Сзади подошла Юрия Львовна. Под ней противно скрипел снег, и под этот скрип она сказала:
– Гражданка, вы кто? Почему нарушаете порядок?
Полуобернувшись в ее сторону, я возмутился:
– Она не гражданка. Это моя мама.
Пока я отвечал Юрии Львовне, моя мама повернулась и, ни слова не говоря, пошла прочь.
Я отвернулся от Юрии Львовны и пошел искать Борю. Пережитая радость и острая досада боролись во мне и мучили меня.
Скоро я разыскал Борю: он играл с Машей в прятки. Отдал ему кусочек сахара. А другой, откусывая по чуть-чуть, мы съели с Машей. Сахар был сладкий, гораздо слаще дававшегося нам чая или киселя. Маше он очень понравился, и я остался доволен собой.
Через два дня, а может, неделю со мной и Бориской случилось из ряда вон выходящее событие. Нас с ним растолкали ночью, сводили в туалет, переодели во все чистое и вывели во двор. Было безветрие, но с крепким морозцем, светло от луны и искрящегося снега.

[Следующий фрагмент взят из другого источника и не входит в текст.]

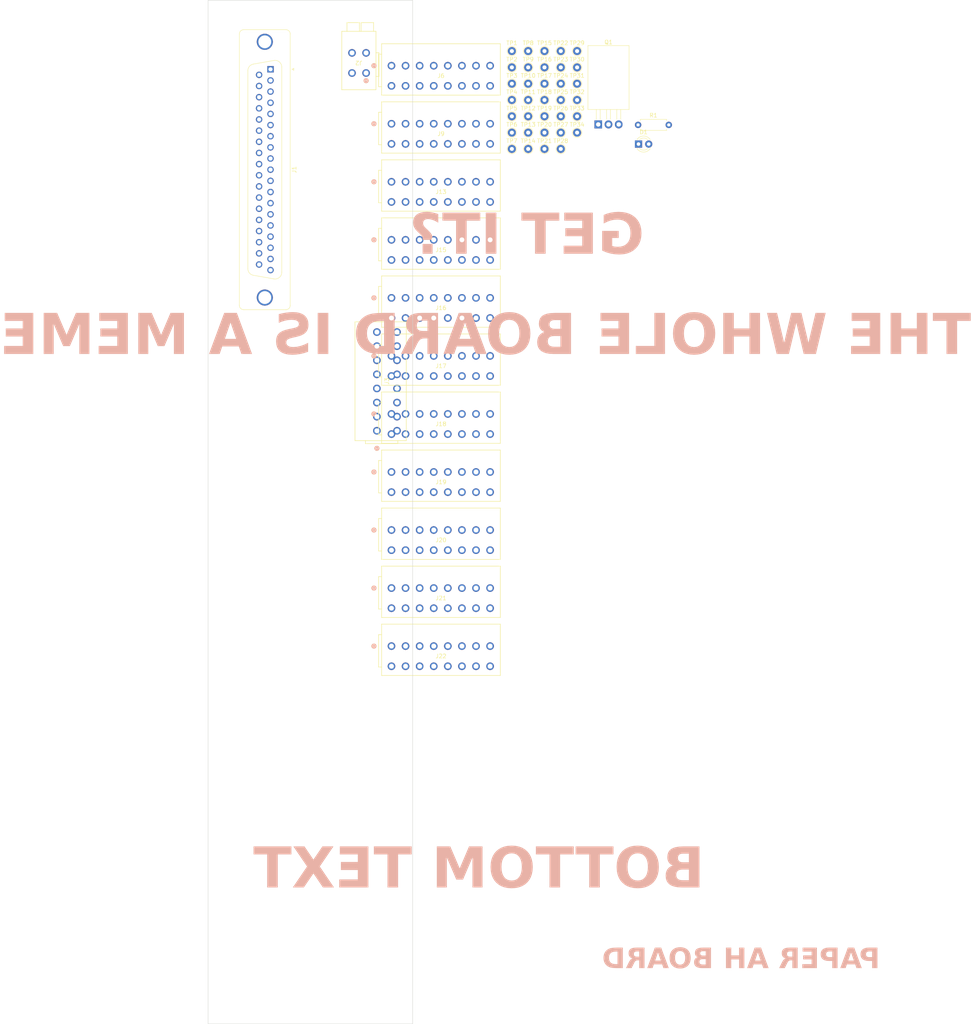
<source format=kicad_pcb>
(kicad_pcb
	(version 20241229)
	(generator "pcbnew")
	(generator_version "9.0")
	(general
		(thickness 1.6)
		(legacy_teardrops no)
	)
	(paper "A4" portrait)
	(title_block
		(title "NI_9205_Breakout")
		(date "2025-11-25")
		(rev "V1.0")
		(company "SDSU Rocket Project")
	)
	(layers
		(0 "F.Cu" signal)
		(2 "B.Cu" signal)
		(9 "F.Adhes" user "F.Adhesive")
		(11 "B.Adhes" user "B.Adhesive")
		(13 "F.Paste" user)
		(15 "B.Paste" user)
		(5 "F.SilkS" user "F.Silkscreen")
		(7 "B.SilkS" user "B.Silkscreen")
		(1 "F.Mask" user)
		(3 "B.Mask" user)
		(17 "Dwgs.User" user "User.Drawings")
		(19 "Cmts.User" user "User.Comments")
		(21 "Eco1.User" user "User.Eco1")
		(23 "Eco2.User" user "User.Eco2")
		(25 "Edge.Cuts" user)
		(27 "Margin" user)
		(31 "F.CrtYd" user "F.Courtyard")
		(29 "B.CrtYd" user "B.Courtyard")
		(35 "F.Fab" user)
		(33 "B.Fab" user)
		(39 "User.1" user)
		(41 "User.2" user)
		(43 "User.3" user)
		(45 "User.4" user)
	)
	(setup
		(stackup
			(layer "F.SilkS"
				(type "Top Silk Screen")
			)
			(layer "F.Paste"
				(type "Top Solder Paste")
			)
			(layer "F.Mask"
				(type "Top Solder Mask")
				(thickness 0.01)
			)
			(layer "F.Cu"
				(type "copper")
				(thickness 0.035)
			)
			(layer "dielectric 1"
				(type "core")
				(thickness 1.51)
				(material "FR4")
				(epsilon_r 4.5)
				(loss_tangent 0.02)
			)
			(layer "B.Cu"
				(type "copper")
				(thickness 0.035)
			)
			(layer "B.Mask"
				(type "Bottom Solder Mask")
				(thickness 0.01)
			)
			(layer "B.Paste"
				(type "Bottom Solder Paste")
			)
			(layer "B.SilkS"
				(type "Bottom Silk Screen")
			)
			(copper_finish "None")
			(dielectric_constraints no)
		)
		(pad_to_mask_clearance 0)
		(allow_soldermask_bridges_in_footprints no)
		(tenting front back)
		(pcbplotparams
			(layerselection 0x00000000_00000000_55555555_5755f5ff)
			(plot_on_all_layers_selection 0x00000000_00000000_00000000_00000000)
			(disableapertmacros no)
			(usegerberextensions no)
			(usegerberattributes yes)
			(usegerberadvancedattributes yes)
			(creategerberjobfile yes)
			(dashed_line_dash_ratio 12.000000)
			(dashed_line_gap_ratio 3.000000)
			(svgprecision 4)
			(plotframeref no)
			(mode 1)
			(useauxorigin no)
			(hpglpennumber 1)
			(hpglpenspeed 20)
			(hpglpendiameter 15.000000)
			(pdf_front_fp_property_popups yes)
			(pdf_back_fp_property_popups yes)
			(pdf_metadata yes)
			(pdf_single_document no)
			(dxfpolygonmode yes)
			(dxfimperialunits yes)
			(dxfusepcbnewfont yes)
			(psnegative no)
			(psa4output no)
			(plot_black_and_white yes)
			(sketchpadsonfab no)
			(plotpadnumbers no)
			(hidednponfab no)
			(sketchdnponfab yes)
			(crossoutdnponfab yes)
			(subtractmaskfromsilk no)
			(outputformat 1)
			(mirror no)
			(drillshape 1)
			(scaleselection 1)
			(outputdirectory "")
		)
	)
	(net 0 "")
	(net 1 "COM")
	(net 2 "Net-(D1-A)")
	(net 3 "NI9205A_AI7")
	(net 4 "NI9205A_AI26")
	(net 5 "NI9205A_AI3")
	(net 6 "NI9205A_AI22")
	(net 7 "NI9205A_AI18")
	(net 8 "NI9205A_AI4")
	(net 9 "NI9205A_AI30")
	(net 10 "NI9205A_AI21")
	(net 11 "NI9205A_AI13")
	(net 12 "NI9205A_AI5")
	(net 13 "NI9205A_AI29")
	(net 14 "NI9205A_AI1")
	(net 15 "NI9205A_AI15")
	(net 16 "unconnected-(J1-Pad37)")
	(net 17 "NI9205A_AI0")
	(net 18 "NI9205A_AI10")
	(net 19 "NI9205A_AI23")
	(net 20 "NI9205A_AI25")
	(net 21 "NI9205A_AI14")
	(net 22 "NI9205A_AI12")
	(net 23 "NI9205A_AI20")
	(net 24 "NI9205A_AISENSE")
	(net 25 "NI9205A_AI24")
	(net 26 "NI9205A_AI31")
	(net 27 "NI9205A_AI11")
	(net 28 "NI9205A_DO0")
	(net 29 "NI9205A_AI19")
	(net 30 "NI9205A_AI2")
	(net 31 "NI9205A_AI8")
	(net 32 "NI9205A_AI16")
	(net 33 "NI9205A_AI6")
	(net 34 "NI9205A_AI9")
	(net 35 "NI9205A_AI17")
	(net 36 "NI9205A_PFI0")
	(net 37 "NI9205A_AI28")
	(net 38 "NI9205A_AI27")
	(net 39 "Net-(J2-2_1)")
	(net 40 "NI9205A_PWR")
	(footprint "TestPoint:TestPoint_THTPad_D2.0mm_Drill1.0mm" (layer "F.Cu") (at 117.045 50.180401))
	(footprint "TestPoint:TestPoint_THTPad_D2.0mm_Drill1.0mm" (layer "F.Cu") (at 100.845 62.330401))
	(footprint "TestPoint:TestPoint_THTPad_D2.0mm_Drill1.0mm" (layer "F.Cu") (at 108.945 46.130401))
	(footprint "Connector_Dsub:DSUB-37_Pins_Vertical_P2.77x2.84mm_MountingHoles" (layer "F.Cu") (at 40.9 42.55 -90))
	(footprint "TestPoint:TestPoint_THTPad_D2.0mm_Drill1.0mm" (layer "F.Cu") (at 108.945 58.280401))
	(footprint "TestPoint:TestPoint_THTPad_D2.0mm_Drill1.0mm" (layer "F.Cu") (at 108.945 50.180401))
	(footprint "TestPoint:TestPoint_THTPad_D2.0mm_Drill1.0mm" (layer "F.Cu") (at 104.895 38.030401))
	(footprint "TestPoint:TestPoint_THTPad_D2.0mm_Drill1.0mm" (layer "F.Cu") (at 108.945 38.030401))
	(footprint "TestPoint:TestPoint_THTPad_D2.0mm_Drill1.0mm" (layer "F.Cu") (at 100.845 54.230401))
	(footprint "WAGO_2601_3108:CONN8_2601-3108_WAG" (layer "F.Cu") (at 70.939995 128.1284))
	(footprint "WAGO_2601_3108:CONN8_2601-3108_WAG" (layer "F.Cu") (at 67.32 132.300005 90))
	(footprint "TestPoint:TestPoint_THTPad_D2.0mm_Drill1.0mm" (layer "F.Cu") (at 104.895 62.330401))
	(footprint "TestPoint:TestPoint_THTPad_D2.0mm_Drill1.0mm" (layer "F.Cu") (at 108.945 42.080401))
	(footprint "Resistor_THT:R_Axial_DIN0207_L6.3mm_D2.5mm_P7.62mm_Horizontal" (layer "F.Cu") (at 132.195 56.360401))
	(footprint "WAGO_2601_3108:CONN8_2601-3108_WAG" (layer "F.Cu") (at 70.939995 41.666))
	(footprint "TestPoint:TestPoint_THTPad_D2.0mm_Drill1.0mm" (layer "F.Cu") (at 100.845 42.080401))
	(footprint "TestPoint:TestPoint_THTPad_D2.0mm_Drill1.0mm" (layer "F.Cu") (at 117.045 38.030401))
	(footprint "TestPoint:TestPoint_THTPad_D2.0mm_Drill1.0mm" (layer "F.Cu") (at 100.845 38.030401))
	(footprint "TestPoint:TestPoint_THTPad_D2.0mm_Drill1.0mm" (layer "F.Cu") (at 100.845 58.280401))
	(footprint "WAGO_2601_3108:CONN8_2601-3108_WAG" (layer "F.Cu") (at 70.939995 99.3076))
	(footprint "TestPoint:TestPoint_THTPad_D2.0mm_Drill1.0mm" (layer "F.Cu") (at 108.945 62.330401))
	(footprint "WAGO_2601_3108:CONN8_2601-3108_WAG" (layer "F.Cu") (at 70.939995 142.5388))
	(footprint "TestPoint:TestPoint_THTPad_D2.0mm_Drill1.0mm" (layer "F.Cu") (at 112.995 42.080401))
	(footprint "WAGO_2601_3108:CONN8_2601-3108_WAG" (layer "F.Cu") (at 70.939995 56.0764))
	(footprint "TestPoint:TestPoint_THTPad_D2.0mm_Drill1.0mm" (layer "F.Cu") (at 112.995 50.180401))
	(footprint "WAGO_2601_3108:CONN8_2601-3108_WAG" (layer "F.Cu") (at 70.939995 156.9492))
	(footprint "TestPoint:TestPoint_THTPad_D2.0mm_Drill1.0mm" (layer "F.Cu") (at 104.895 46.130401))
	(footprint "WAGO_2601_3108:CONN8_2601-3108_WAG" (layer "F.Cu") (at 70.939995 70.4868))
	(footprint "TestPoint:TestPoint_THTPad_D2.0mm_Drill1.0mm" (layer "F.Cu") (at 112.995 46.130401))
	(footprint "TestPoint:TestPoint_THTPad_D2.0mm_Drill1.0mm" (layer "F.Cu") (at 112.995 58.280401))
	(footprint "TestPoint:TestPoint_THTPad_D2.0mm_Drill1.0mm" (layer "F.Cu") (at 104.895 54.230401))
	(footprint "WAGO_2601_1102:CONN2_2601-1102_WAG" (layer "F.Cu") (at 64.64 43.48 180))
	(footprint "TestPoint:TestPoint_THTPad_D2.0mm_Drill1.0mm" (layer "F.Cu") (at 100.845 46.130401))
	(footprint "TestPoint:TestPoint_THTPad_D2.0mm_Drill1.0mm" (layer "F.Cu") (at 117.045 46.130401))
	(footprint "TestPoint:TestPoint_THTPad_D2.0mm_Drill1.0mm" (layer "F.Cu") (at 104.895 58.280401))
	(footprint "TestPoint:TestPoint_THTPad_D2.0mm_Drill1.0mm" (layer "F.Cu") (at 104.895 50.180401))
	(footprint "LED_THT:LED_D3.0mm" (layer "F.Cu") (at 132.295 61.120401))
	(footprint "TestPoint:TestPoint_THTPad_D2.0mm_Drill1.0mm" (layer "F.Cu") (at 104.895 42.080401))
	(footprint "WAGO_2601_3108:CONN8_2601-3108_WAG" (layer "F.Cu") (at 70.939995 171.3596))
	(footprint "WAGO_2601_3108:CONN8_2601-3108_WAG" (layer "F.Cu") (at 70.939995 84.8972))
	(footprint "Package_TO_SOT_THT:TO-220-3_Horizontal_TabDown"
		(layer "F.Cu")
		(uuid "d5b74f25-80a2-49d2-8a73-467e605efba1")
		(at 122.305 56.240401)
		(descr "TO-220-3, Horizontal, RM 2.54mm, see https://www.vishay.com/docs/66542/to-220-1.pdf, generated with kicad-footprint-generator TO_SOT_THT_generate.py")
		(tags "TO-220-3 Horizontal RM 2.54mm")
		(property "Reference" "Q1"
			(at 2.54 -20.41 0)
			(layer "F.SilkS")
			(uuid "79fbc3ad-c624-4491-ba85-e8384d0b5fff")
			(effects
				(font
					(size 1 1)
					(thickness 0.15)
				)
			)
		)
		(property "Value" "FQP27P06"
			(at 2.54 1.95 0)
			(layer "F.Fab")
			(uuid "03e6cbf1-e83f-4bd4-9e02-5063050679ef")
			(effects
				(font
					(size 1 1)
					(thickness 0.15)
				)
			)
		)
		(property "Datasheet" "https://www.onsemi.com/pub/Collateral/FQP27P06-D.PDF"
			(at 0 0 0)
			(layer "F.Fab")
			(hide yes)
			(uuid "1ec068f7-e5fb-4a44-9efc-e9cd659b3e24")
			(effects
				(font
					(size 1.27 1.27)
					(thickness 0.15)
				)
			)
		)
		(property "Description" "-27A Id, -60V Vds, QFET P-Channel MOSFET, TO-220"
			(at 0 0 0)
			(layer "F.Fab")
			(hide yes)
			(uuid "1327e3b6-166b-48fa-b327-2e230e0274ec")
			(effects
				(font
					(size 1.27 1.27)
					(thickness 0.15)
				)
			)
		)
		(property ki_fp_filters "TO?220*")
		(path "/f88046aa-1eba-45ae-8aed-7e00b44780b0")
		(sheetname "/")
		(sheetfile "SPINE_v2.0_9205.kicad_sch")
		(attr through_hole)
		(fp_line
			(start -2.57 -19.57)
			(end 7.65 -19.57)
			(stroke
				(width 0.12)
				(type solid)
			)
			(layer "F.SilkS")
			(uuid "b3172b84-c2eb-422c-adb8-4bd40e7776b8")
		)
		(fp_line
			(start -2.57 -3.7)
			(end -2.57 -19.57)
			(stroke
				(width 0.12)
				(type solid)
			)
			(layer "F.SilkS")
			(uuid "92bb55ba-3560-483b-b5bf-7bad5b9a8531")
		)
		(fp_line
			(start -2.57 -3.7)
			(end 7.65 -3.7)
			(stroke
				(width 0.12)
				(type solid)
			)
			(layer "F.SilkS")
			(uuid "3052958c-6ea7-44d6-8da3-bbd04c896fbb")
		)
		(fp_line
			(start -0.485 -3.7)
			(end -0.485 -1.26)
			(stroke
				(width 0.12)
				(type solid)
			)
			(layer "F.SilkS")
			(uuid "25194a09-ba01-47cc-bec6-a241e963b04a")
		)
		(fp_line
			(start 0.485 -3.7)
			(end 0.485 -1.26)
			(stroke
				(width 0.12)
				(type solid)
			)
			(layer "F.SilkS")
			(uuid "681e6aa7-ef26-4e6d-8529-dce215ec34ce")
		)
		(fp_line
			(start 2.055 -3.7)
			(end 2.055 -1.26)
			(stroke
				(width 0.12)
				(type solid)
			)
			(layer "F.SilkS")
			(uuid "080445d0-0a7c-4b7c-86ef-75ce59762d88")
		)
		(fp_line
			(start 3.025 -3.7)
			(end 3.025 -1.26)
			(stroke
				(width 0.12)
				(type solid)
			)
			(layer "F.SilkS")
			(uuid "886a6e95-086b-49ef-942c-3b8035e2a04b")
		)
		(fp_line
			(start 4.595 -3.7)
			(end 4.595 -1.26)
			(stroke
				(width 0.12)
				(type solid)
			)
			(layer "F.SilkS")
			(uuid "4ce4c23d-9979-4e7b-a2d2-f7d9fafb565f")
		)
		(fp_line
			(start 5.565 -3.7)
			(end 5.565 -1.26)
			(stroke
				(width 0.12)
				(type solid)
			)
			(layer "F.SilkS")
			(uuid "c3e1bf56-2c65-40eb-8347-5bf7c1483916")
		)
		(fp_line
			(start 7.65 -3.7)
			(end 7.65 -19.57)
			(stroke
				(width 0.12)
				(type solid)
			)
			(layer "F.SilkS")
			(uuid "4a9a7071-b166-4ea8-885f-dc46901f49bb")
		)
		(fp_line
			(start -2.71 -19.71)
			(end 7.79 -19.71)
			(stroke
				(width 0.05)
				(type solid)
			)
			(layer "F.CrtYd")
			(uuid "317ea8a1-5bee-42e0-80e4-60e6e227ab4f")
		)
		(fp_line
			(start -2.71 -3.56)
			(end -2.71 -19.71)
			(stroke
				(width 0.05)
				(type solid)
			)
			(layer "F.CrtYd")
			(uuid "cf2276f2-d433-40a0-8db2-3952b9bc110b")
		)
		(fp_line
			(start -1.21 -1.25)
			(end -0.63 -1.25)
			(stroke
				(width 0.05)
				(type solid)
			)
			(layer "F.CrtYd")
			(uuid "0b530abc-97e9-4b7d-b3c3-ef9578915fc8")
		)
		(fp_line
			(start -1.21 1.25)
			(end -1.21 -1.25)
			(stroke
				(width 0.05)
				(type solid)
			)
			(layer "F.CrtYd")
			(uuid "9ef12ff0-f37c-4020-a80b-97d342791ea1")
		)
		(fp_line
			(start -0.63 -3.56)
			(end -2.71 -3.56)
			(stroke
				(width 0.05)
				(type solid)
			)
			(layer "F.CrtYd")
			(uuid "c771491c-496d-4cac-9eee-6911f7c533f0")
		)
		(fp_line
			(start -0.63 -1.25)
			(end -0.63 -3.56)
			(stroke
				(width 0.05)
				(type solid)
			)
			(layer "F.CrtYd")
			(uuid "18a2ac16-2cd1-41bc-89a7-7a8ee69b36eb")
		)
		(fp_line
			(start 0.63 -3.56)
			(end 0.63 -1.25)
			(stroke
				(width 0.05)
				(type solid)
			)
			(layer "F.CrtYd")
			(uuid "ee0da325-d1ce-46d2-8812-d3c3c72dcf0d")
		)
		(fp_line
			(start 0.63 -1.25)
			(end 1.21 -1.25)
			(stroke
				(width 0.05)
				(type solid)
			)
			(layer "F.CrtYd")
			(uuid "67cb9fb0-b9cf-4146-800d-ca60
... [83001 chars truncated]
</source>
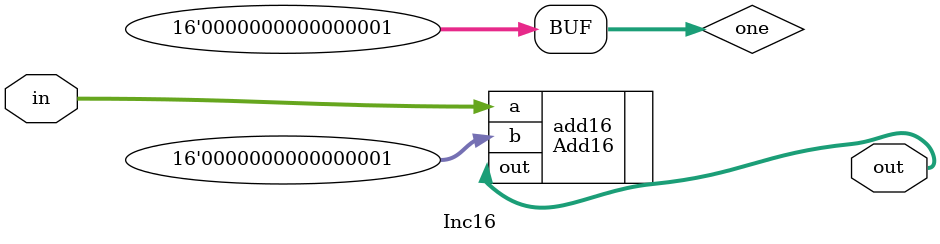
<source format=v>
module Inc16(
    input [15:0] in,
    output [15:0] out
);
	reg [15:0] one = 16'd1;	
	Add16 add16(
		.a(in), 
		.b(one),
		.out(out)
	);

endmodule

</source>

Делалось все тихо и без дополнительного света. Таинственность происходящего дополнилась большой черной лошадью, стоящей у парадного входа, запряженной в широченные сани с большим ворохом сена. Могучий мужик в огромном тулупе прохаживался рядом, держа длинные провисшие вожжи.
Мы не понимали, что с нами делают, и никто ничего не объяснял. Но когда вышла Прасковья Яковлевна в своем обычном пальто внакидку, я успокоился. Видимо, так было надо. Она отдала мужику какие-то бумаги, свернутые в трубочку. Он снял с себя огромный тулуп, оставшись в другом, поменьше, уложил его на сено, нас – на тулуп. Прасковья Яковлевна помогла нас хорошенько завернуть в него, выделив щелочку для глаз и дыхания, и, не проронив ни слова, отпрянула от нас, оставив наедине с небом.
Лошадь тронулась, сани заскрипели. Глядя в звездное небо, я углубился в себя. Вспомнил маму, недавно появившуюся возле нашего детского дома. Дом удалялся и становился не нашим. Но там оставалась Маша. И тут меня, точно Петька пнул, осенило: «А как же мама придет, если нас там не будет?»
Я заворочался. Но возница прикрикнул на лошадь – и она побежала трусцой. Я понял, что говорить уже нечего и некому.